P.- ¿Cuál es su rutina de escritor?
R.- Oh, se va a dormir mientras se lo cuento. Me levanto pronto, como cualquiera, entre las siete y las ocho. Tomo una enorme taza de té. Me voy a un pequeño apartamento-estudio que tengo cerca de casa, de cual sólo tres o cuatro personas saben el teléfono. Trabajo siempre en cuaderno. Cojo un párrafo, lo reescribo, lo reescribo... Y podría no estar bien, pero si por el momento vale, lo paso a mi máquina de escribir. No tengo ordenador. Paro a la hora de comer. Compro un sandwich cerca y casi siempre me lo como de pie, pensado. A las cinco de la tarde cierro el cuaderno, me voy a casa e intento no pensar en la historia.
P.- ¿Es posible?
R.- Sí. Si lo dejo al inconsciente, sé que va a pasar algo; si sigo forzándolo, lo voy a ahogar. Y tengo un truco que me funciona desde hace 15 ó 20 años: cuando estoy a punto de dormirme, me vienen a la cabeza un montón de ideas; lo normal es que se aparezca la historia que estoy escribiendo, pero he entrenado para no pensar en ella, sino en la siguiente novela. Luego me duermo. Ése es mi día.

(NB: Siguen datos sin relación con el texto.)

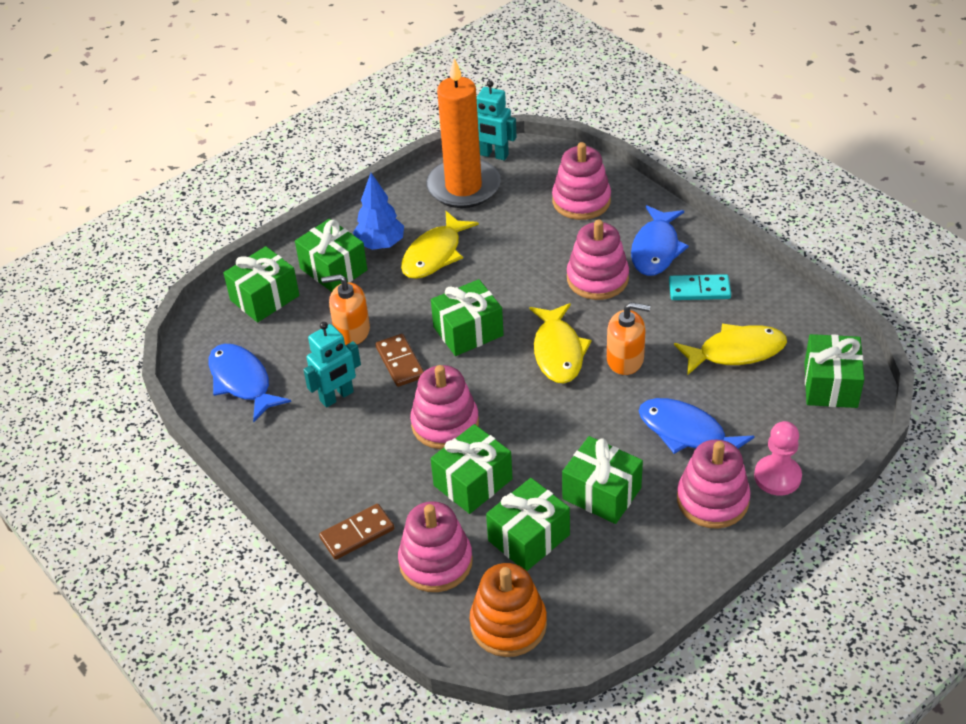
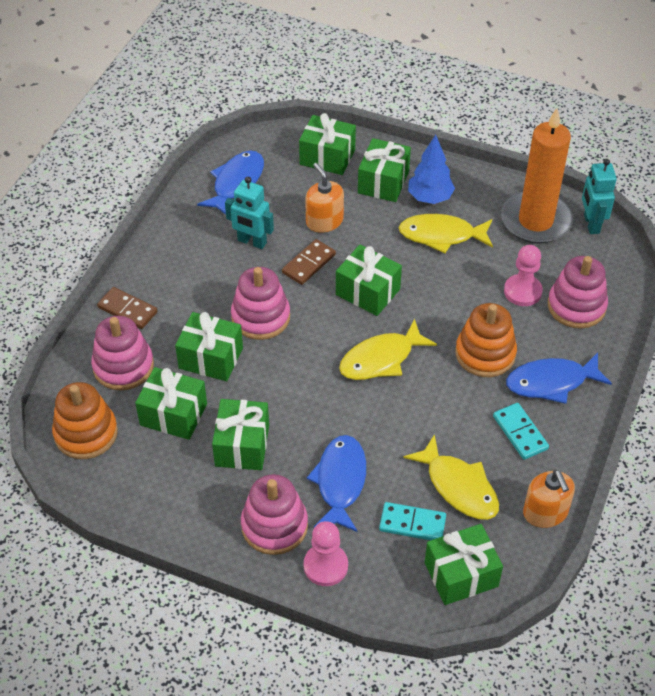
camera: 60 degrees right, 5 degrees up
(541, 227) = (522, 291): none -> pink pawn
(597, 278) = (485, 354): pink stacking toy -> orange stacking toy
(625, 359) = (400, 408): orange soap dispenser -> orange soap dispenser (545, 512)
(760, 398) = (412, 524): none -> turquoise domino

P.- ¿Cuánto le ha costado escribir de esa forma tan sencilla y misteriosa?
R.- Todo el arte está hecho de esfuerzo. Pulo las frases, quiero que canten de su modo verdadero, no de otro. No leemos con la cabeza, sino con todo el cuerpo. Las letras, los conceptos, no van sólo a la mente, sino a todo el cuerpo. Puede ser subliminal o no, pero es una experiencia física. Yo empecé como poeta y aún pienso en mí como poeta. Escribo con la misma intensidad, palabra a palabra.

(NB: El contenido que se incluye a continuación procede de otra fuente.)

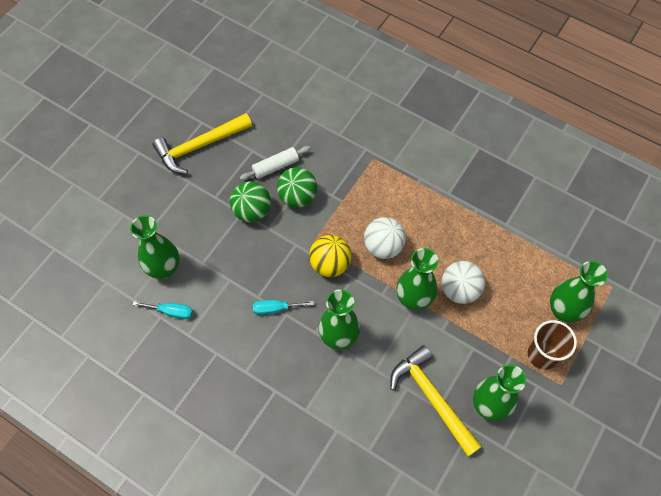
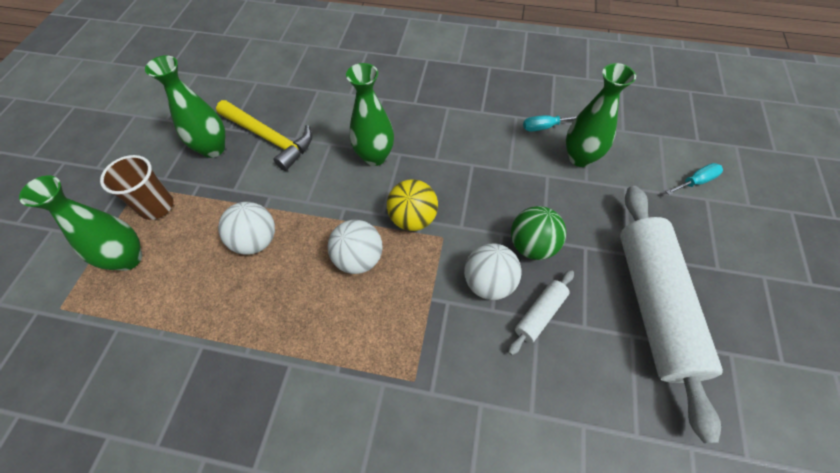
camera: 160 degrees right, 5 degrees down
(199, 146) = (654, 305): yellow hammer -> white rolling pin
(276, 309) = (448, 160): turquoise screwdriver -> turquoise screwdriver (696, 181)
(297, 197) = (489, 283): green ball -> white ball
(413, 299) = (307, 214): green vase -> none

P.- ¿Pueden las palabras...?
R.- ¿Abarcar lo que existe?
P.- Sí.
R.- No, no pueden y ése es el problema. Y sí, sí pueden porque es lo único que tenemos. El lenguaje es una estantería y lo que tenemos son subcategorías. Vemos una silla y vamos a por la palabra silla, luego a que es roja, que está hecha de madera... Pero yo tengo muchos problemas con las descripciones de otros escritores... No las veo... Quizás porque tengo una pobre imaginación visual
P.- ¿Lo cree así?
R.- Sí, describo tan poco las cosas en mis libros... Pero busco describir en tres golpes, como algunos de esos pintores. El resto lo tiene que poner el lector [interrumpen sus asistentes: la entrevista debe terminar].
P.- Señor Auster, sólo una cosa más? Esa habitación cerrada tan recurrente en sus libros... ¿De dónde sale? ¿Qué significa esas....?
R.- [Levantándose] Oh, ¿cómo lo puedo saber? Además, le diré algo: si lo supiera, no escribiría.